*** Block opens ***

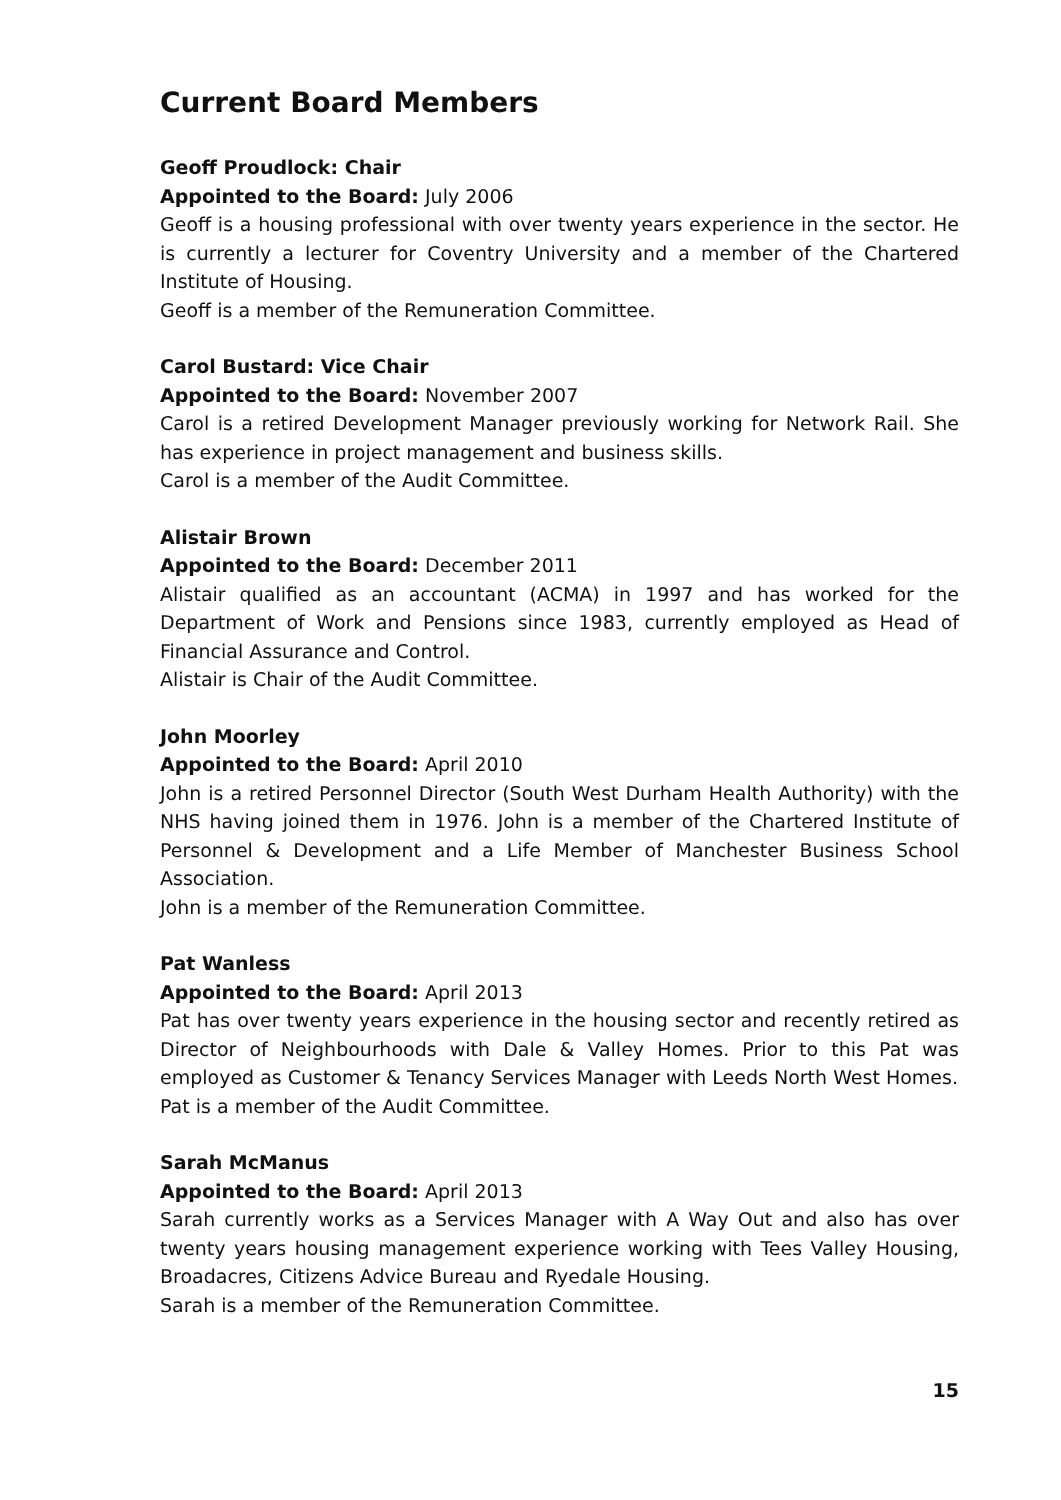Current Board Members
Geoff Proudlock: Chair
Appointed to the Board: July 2006
Geoff is a housing professional with over twenty years experience in the sector. He is currently a lecturer for Coventry University and a member of the Chartered Institute of Housing.
Geoff is a member of the Remuneration Committee.
Carol Bustard: Vice Chair
Appointed to the Board: November 2007
Carol is a retired Development Manager previously working for Network Rail. She has experience in project management and business skills.
Carol is a member of the Audit Committee.
Alistair Brown
Appointed to the Board: December 2011
Alistair qualified as an accountant (ACMA) in 1997 and has worked for the Department of Work and Pensions since 1983, currently employed as Head of Financial Assurance and Control.
Alistair is Chair of the Audit Committee.
John Moorley
Appointed to the Board: April 2010
John is a retired Personnel Director (South West Durham Health Authority) with the NHS having joined them in 1976. John is a member of the Chartered Institute of Personnel & Development and a Life Member of Manchester Business School Association.
John is a member of the Remuneration Committee.
Pat Wanless
Appointed to the Board: April 2013
Pat has over twenty years experience in the housing sector and recently retired as Director of Neighbourhoods with Dale & Valley Homes. Prior to this Pat was employed as Customer & Tenancy Services Manager with Leeds North West Homes.
Pat is a member of the Audit Committee.
Sarah McManus
Appointed to the Board: April 2013
Sarah currently works as a Services Manager with A Way Out and also has over twenty years housing management experience working with Tees Valley Housing, Broadacres, Citizens Advice Bureau and Ryedale Housing.
Sarah is a member of the Remuneration Committee.
15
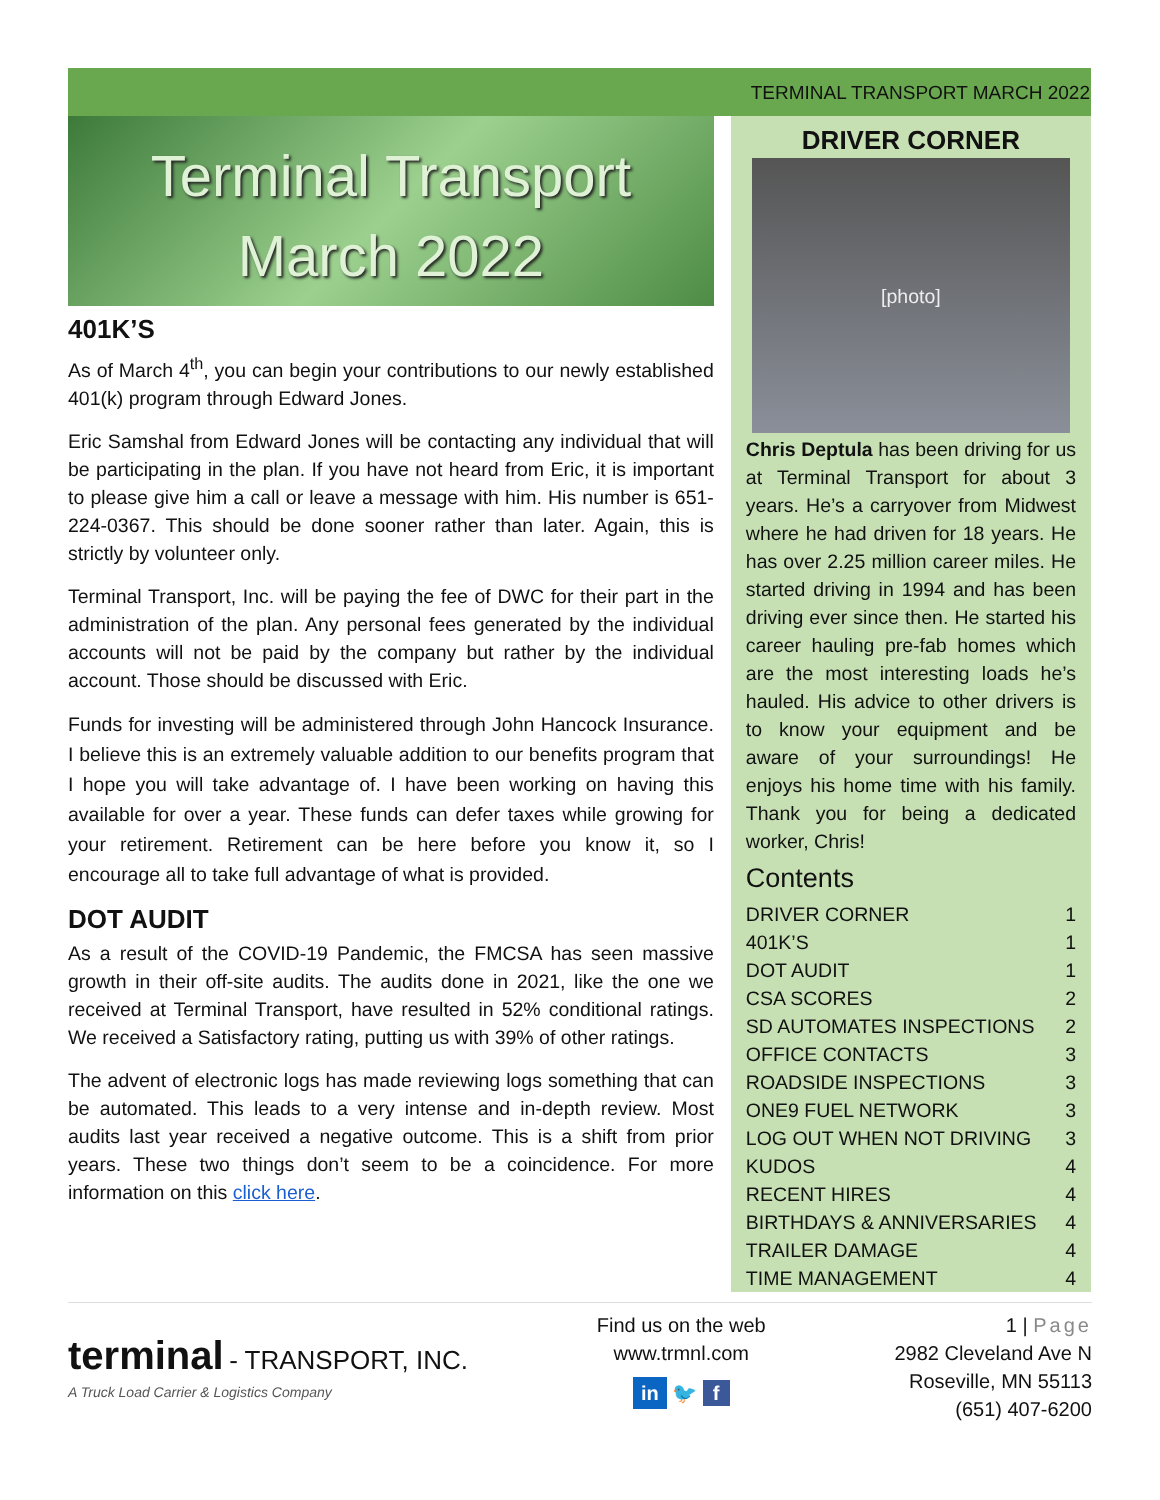TERMINAL TRANSPORT MARCH 2022
Terminal Transport
March 2022
401K’S
As of March 4<sup>th</sup>, you can begin your contributions to our newly established 401(k) program through Edward Jones.
Eric Samshal from Edward Jones will be contacting any individual that will be participating in the plan. If you have not heard from Eric, it is important to please give him a call or leave a message with him. His number is 651-224-0367. This should be done sooner rather than later. Again, this is strictly by volunteer only.
Terminal Transport, Inc. will be paying the fee of DWC for their part in the administration of the plan. Any personal fees generated by the individual accounts will not be paid by the company but rather by the individual account. Those should be discussed with Eric.
Funds for investing will be administered through John Hancock Insurance. I believe this is an extremely valuable addition to our benefits program that I hope you will take advantage of. I have been working on having this available for over a year. These funds can defer taxes while growing for your retirement. Retirement can be here before you know it, so I encourage all to take full advantage of what is provided.
DOT AUDIT
As a result of the COVID-19 Pandemic, the FMCSA has seen massive growth in their off-site audits. The audits done in 2021, like the one we received at Terminal Transport, have resulted in 52% conditional ratings. We received a Satisfactory rating, putting us with 39% of other ratings.
The advent of electronic logs has made reviewing logs something that can be automated. This leads to a very intense and in-depth review. Most audits last year received a negative outcome. This is a shift from prior years. These two things don’t seem to be a coincidence. For more information on this click here.
DRIVER CORNER
[photo]
Chris Deptula has been driving for us at Terminal Transport for about 3 years. He’s a carryover from Midwest where he had driven for 18 years. He has over 2.25 million career miles. He started driving in 1994 and has been driving ever since then. He started his career hauling pre-fab homes which are the most interesting loads he’s hauled. His advice to other drivers is to know your equipment and be aware of your surroundings! He enjoys his home time with his family. Thank you for being a dedicated worker, Chris!
Contents
DRIVER CORNER 1
401K’S 1
DOT AUDIT 1
CSA SCORES 2
SD AUTOMATES INSPECTIONS 2
OFFICE CONTACTS 3
ROADSIDE INSPECTIONS 3
ONE9 FUEL NETWORK 3
LOG OUT WHEN NOT DRIVING 3
KUDOS 4
RECENT HIRES 4
BIRTHDAYS & ANNIVERSARIES 4
TRAILER DAMAGE 4
TIME MANAGEMENT 4
terminal - TRANSPORT, INC.
A Truck Load Carrier & Logistics Company
Find us on the web
www.trmnl.com
in 🐦 f
1 | Page
2982 Cleveland Ave N
Roseville, MN 55113
(651) 407-6200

*** Block closes ***

## Exercise instructions
State the number of lines in the data above that include the word "will", leaving out any other words.

## Answer to the exercise
3